Halit KATKAT


Metal işçilerinin yürüyüşü ve demokrasi ilişkisi

Halit KATKAT


Sendikaya üye oldukları için işten çıkarılan ve Ankara´ya yürümek isteyen Birleşik Metal-İş üyesi işçiler, kolluk kuvvetleri tarafından engellenmeye çalışılıyor ve 10 işçi gözaltına alınıyor. Bu olay sosyal medyada büyük yankı buluyor ve #MetalİşçisineYoluAç etiketi kısa sürede Twitter Türkiye gündeminde üst sıralara yükseliyor.
Bu olay iki taraftan değerlendirilmeyi gerektiriyor. Birincisi İşçiler açısından. Bu açıdan baktığımızda her ne kadar olayın etkisindeki işçilerin ve bir arada olması söz konusu ise de bütün işçiler göz önüne alındığında henüz sınıf olamadıkları, sınıf bütünlüğü çerçevesinde düşünüp olaylara sınıfsal yaklaşmadıklarını görüyoruz. Bize bunu düşündüren işçileri ilgilendiren olaylarda sadece en çok ve bugün etkilenen işçilerin bir araya gelerek tepki vermesi. Yarın ya da yarından sonra kendisini ilgilendireceğini bile bile kendi sınıf kardeşlerine sahip çıkmamalarıdır. Daha maden işçilerinin yürüyüşünün sistemin kolluk kuvvetleri tarafından engellenmesinin üzerinden fazla süre geçmedi. O tarihte yazdığım yazıda da belirttiğim gibi maden işçilerinin sorunu tüm işçilerin sorunudur. Ki maden işçileri hak ettikleri alacaklarını patrondan yıllardır alamamışlardı. Bunun için yollara düştüklerinde devlet işçilerin alacaklarını ödemeyen patronun peşine düşeceğine haklarını aramak için yollara düşen işçilerin önünü kolluk kuvvetleriyle kesti. Devletin gücünü patronlardan tarafa kullandığı açıkken işçiler bir bütün olarak kendi sınıf kardeşlerinin tarafında olmadılar. Eğer işçiler işsiz kalmak, iş kazalarında ölmek yada yaralanmak, ücretlerinin azalmasını, salgın hastalıklara yakalanmayı, sonuç olarak sömürülmeyi istemiyorlarsa her işçi mücadelesinde tahterevallinin işçi tarafında bütün ağırlıklarıyla yer almalıdırlar. Burada işçilerin tavrını etkileyen birinci etken işsiz ve aç kalma korkusu ikinci etken de sendika bürokrasisinin işverenlerle uzlaşmacı tavrıdır.

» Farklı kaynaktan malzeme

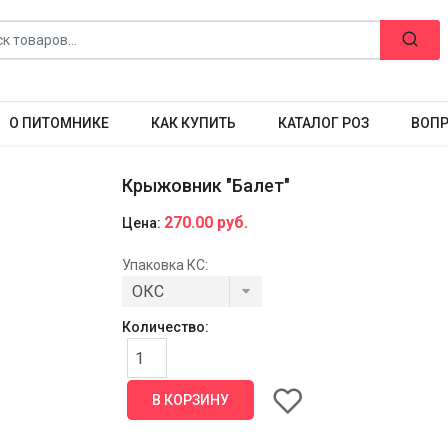
О ПИТОМНИКЕ
КАК КУПИТЬ
КАТАЛОГ РОЗ
ВОПР
Крыжовник "Балет"
270.00 руб.
Цена:
Упаковка КС:
Количество:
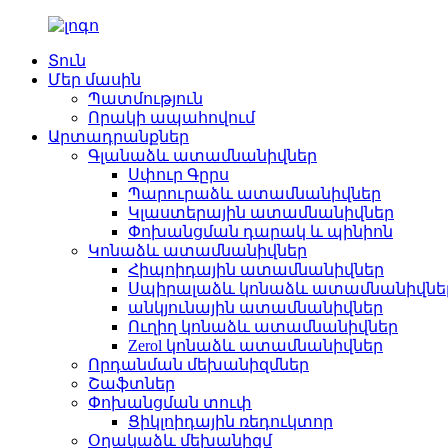
Տուն
Մեր մասին
Պատմություն
Որակի ապահովում
Արտադրանքներ
Գլանաձև ատամնանիվներ
Սփուր Գըրս
Պարուրաձև ատամնանիվներ
Կլաստերային ատամնանիվներ
Փոխանցման դարակ և պինիոն
Կոնաձև ատամնանիվներ
Հիպոիդային ատամնանիվներ
Սպիրալաձև կոնաձև ատամնանիվնե
անկյունային ատամնանիվներ
Ուղիղ կոնաձև ատամնանիվներ
Zerol կոնաձև ատամնանիվներ
Որդանման մեխանիզմներ
Շաֆտներ
Փոխանցման տուփ
Ցիկլոիդային ռեդուկտոր
Օղակաձև մեխանիզմ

İkincisi de sosyal medya açısından. Elbette günümüz koşullarında sosyal medya iletişim açısından büyük etken. Bu bakımdan sosyal medyada işçi tarafına ağırlık konması kitlelerin bu konudaki duyarlılığını göstermesi açısından çok önemli. Hatta bazı ufak tefek hakların alınması ve yasa teklifi vb. konularda iktidarlara geri adım attırılması da söz konusu ama esas olarak iktidarlara ve patronlara karşı en etkili yol işçilerin üretimden gelen birleşik güçlerini kullanmalarıdır.

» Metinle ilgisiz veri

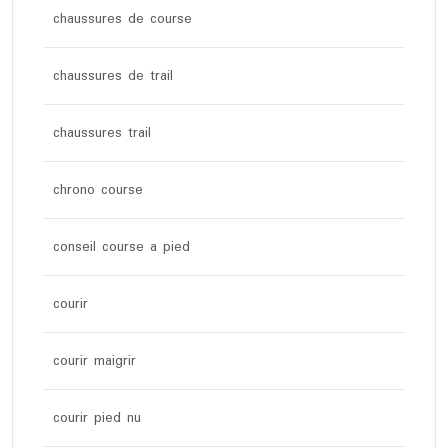
chaussures de course
chaussures de trail
chaussures trail
chrono course
conseil course a pied
courir
courir maigrir
courir pied nu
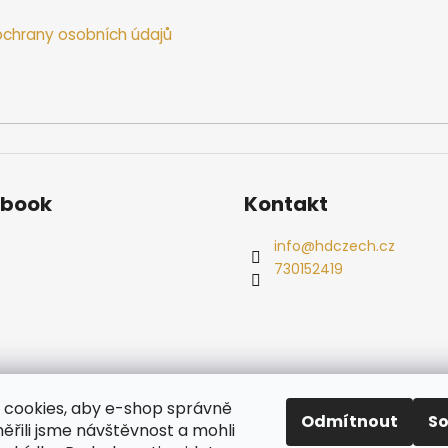
chrany osobních údajů
ebook
Kontakt
info
@
hdczech.cz
730152419
es
Ochrana osobních údajů
Dřevěné sauny
Odstoupení od s
cookies, aby e-shop správně
Radiátory
Odmítnout
S
ěřili jsme návštěvnost a mohli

Sendikacılarda genel olarak hâkim olan görüş hükümeti, patronu basın açıklamasıyla, yürüyüş ya da miting vb. yollarla etkileyelim onlar talepleri yerine getirsin. Eğer bunların sonucunda işveren ve hükümet işçilerin önünü keserse o zaman işçilere dönüp; “biz elimizden geleni yaptık ama hükümet vermedi, önümüzü kesti. İşçiler de buna inandırılmış olduğu için her hak mücadelesi aynı minval üzere dönüp duruyor. Sistemin değişmesi gerektiği, işçilerin söz ve karar mekanizmalarında yer alması gibi talepler gündeme gelmiyor. Örneğin işyerlerinde işveren salgına karşı önlem almıyorsa işçiler ya da sendika ne yapmalı? Örneğin işçiler işyeri temsilcileri meclisi kurup sorunları kendi tarzında çözemez mi?
Bunun başka bir örneği sendikaların, odaların, partiler ve kitle örgütlerinin yer aldığı kent konseyleridir. Burada yer alması gereken örgütler bu konseyleri hep yok saydılar, kentin sorunlarını buralarda tartışarak ve kararlara katılarak değiştirmeyi yani bu konseyleri kentin meclisi haline getirmeyi göz ardı ettiler. Halbuki geleceğin demokrasisi buralardan kurulabilir.
Bir sendikanın, bir meslek odasının, bir kitle örgütünün bu tür meclislerde yer alıp kendi kitlesinin taleplerini buralara taşımıyorsa ve kararlara katılımı yoksa o zaman bu kitleler için demokrasiden bahsedilemez.